Completing the Naturalization Process
When a person was finally naturalized, they had to appear before a court. The court heard witness testimonials to see if a person met the qualities required regarding character and residence. If a person’s petition was granted, they had to take an oath swearing their allegiance to the United States. The court would then grant them a final certificate of naturalization, which was sometimes known as an order of naturalization.
Final orders of naturalization were typically recorded in an order or minute book. Also, naturalization forms or records prior to that year varied greatly in different courts, counties, states, and years.
There are also specific rules you should understand about women and their citizenship before you do research into your family’s immigration to the United States. For example, women who married American citizens between 1855 and 1922 became U.S. citizens automatically. Also, women could gain citizenship if their husbands or fathers gained citizenship. That process was known as derivative citizenship. It was discontinued in 1922 and women who were at least 21 years old were able to become naturalized citizens on their own.
Before 1922, married women were also not allowed to be naturalized unless their husbands were naturalized. However, they could become naturalized after getting divorced or becoming widows. Single women generally didn’t become naturalized prior to 1922. Although, some did.
Here are some other notable facts about he naturalization process for different groups of people:
Minors were automatically made citizens when their parents gained U.S. citizenship.

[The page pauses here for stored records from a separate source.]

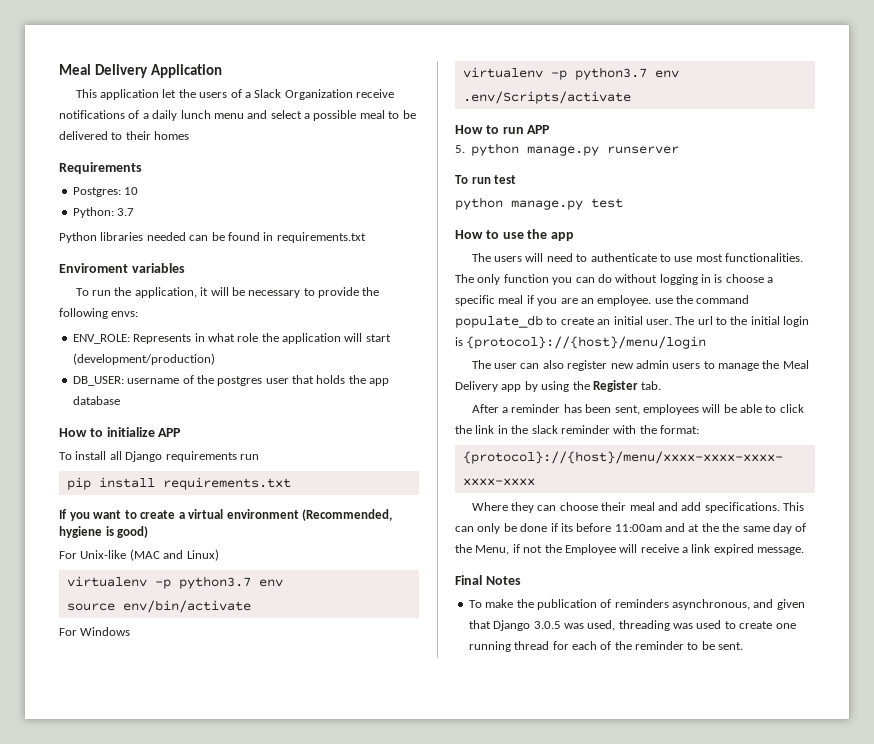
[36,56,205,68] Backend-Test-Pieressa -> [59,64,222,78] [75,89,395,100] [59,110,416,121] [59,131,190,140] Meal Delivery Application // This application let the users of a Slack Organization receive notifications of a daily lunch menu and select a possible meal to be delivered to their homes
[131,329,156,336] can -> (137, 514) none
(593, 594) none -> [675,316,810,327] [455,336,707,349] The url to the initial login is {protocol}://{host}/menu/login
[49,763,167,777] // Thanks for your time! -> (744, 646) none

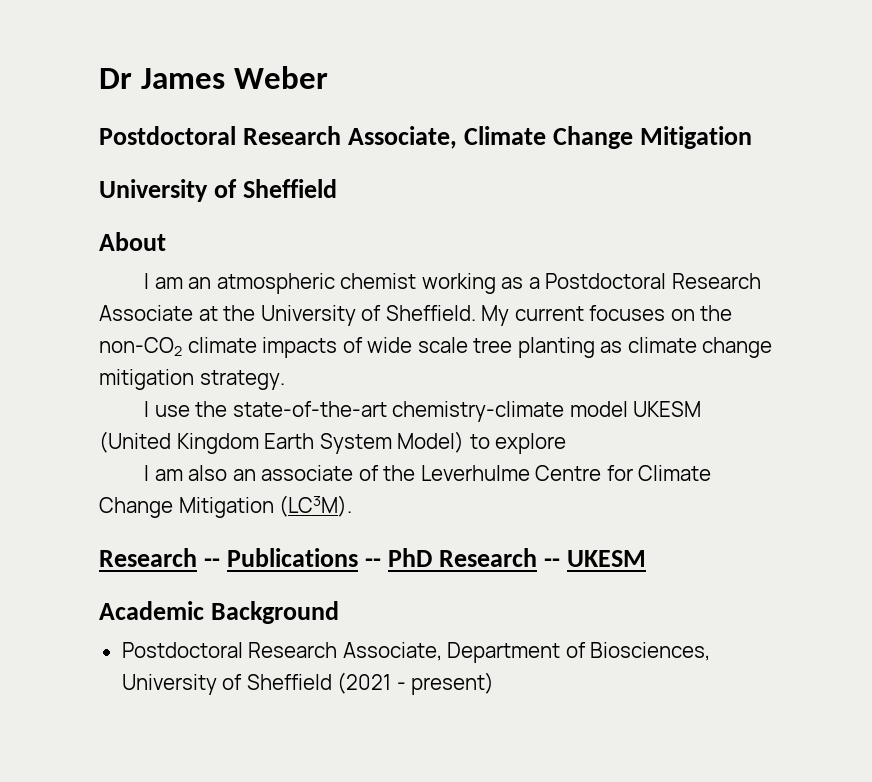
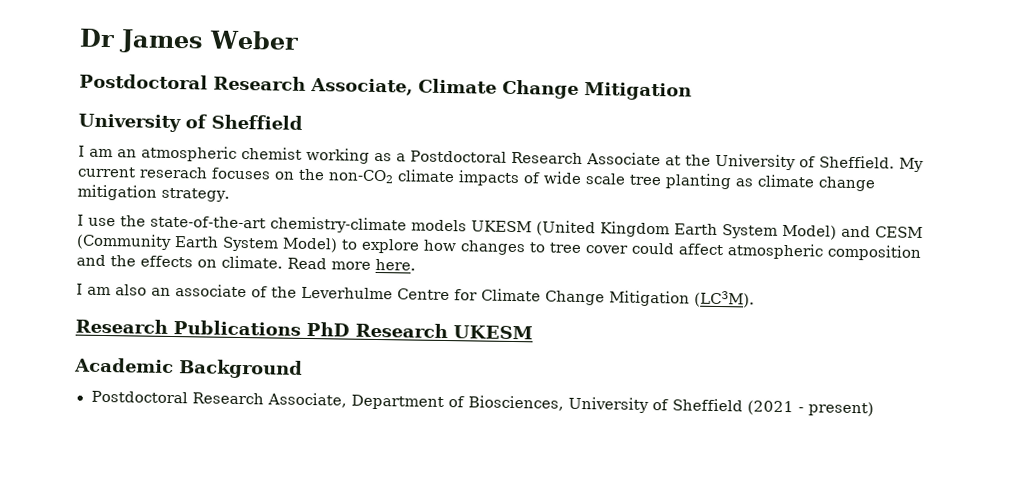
[99,232,166,251] // About -> (303, 122) none
(584, 313) none -> [139,166,208,179] reserach
[569,401,628,417] model -> [411,219,467,232] models
[469,433,567,454] to explore -> [841,225,923,238] [76,233,922,261] [76,254,416,271] and CESM (Community Earth System Model) to explore how changes to tree cover could affect atmospheric composition and the effects on climate. Read more here.
[204,548,382,567] -- Publications -- -> [173,320,301,336] Publications
[544,558,561,567] -- -> (448, 330) none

Former slaves became citizens thanks to the Fourteenth Amendment of the U.S Constitution, which was passed in 1868.
Laws passed in 1887 and 1924 made American Indians citizens of the United States.
Those from Eastern and Southern Asia, such as the Japanese and Chinese, were not allowed to become U.S. citizens from 1882 to 1943.
Aliens who served in the military could get expedited naturalization services. For the army, that process began in 1862. Navy veterans had access to expedited service as of 1894. Enlisted people didn’t get access to expedited service until 1918.
There are duplicate records for naturalized citizens available at the Immigration and Naturalization Service (INS). However, only records from after 1906 are available there.